Q: So there was a conscious decision that, okay, we’re not going to tell anybody because this is medical privacy, this is something for us, it’s not for —
Mr. Snow: Well, I don’t know, if you’ll be happy to share all your private medical information, maybe we can change it around. But I don’t think that’s appropriate, nor does the First Lady. She’s got the same privacy rights when it comes to her medical information that you and I do.
Q: But was the decision made not to share it?
Mr. Snow: Yes, in the sense — let me put it this way: It never occurred to anybody that this would be a big deal. It never occurred — but suddenly everybody is –
Q: First it was described as a sore, and now, a month-and-a-half later, it’s revealed that it’s cancer.
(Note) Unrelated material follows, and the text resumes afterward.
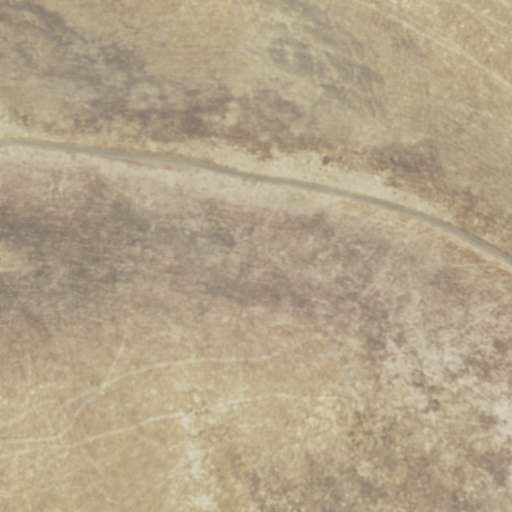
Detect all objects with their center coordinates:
road: (263, 183)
So there was one story out there that’s been corrected.
Mr. Snow: Do you understand — if you’ve been — there are literally millions of Americans who have been through this, and you can ask them whether they thought this was a big deal or not. It was quickly diagnosed. They said, the sore is not going away, we’re going to take a look at it. They did. They did a biopsy, they found out it was a squamous cell cancer and they removed it. They did local anesthetic; they removed it.
Q: But the White House might have had an interest in correcting the record when bad information was out there.
Mr. Snow: No, there wasn’t bad information. She had a sore. It wasn’t bad information — that’s what she knew at the time.
I hate him. I really really hate him.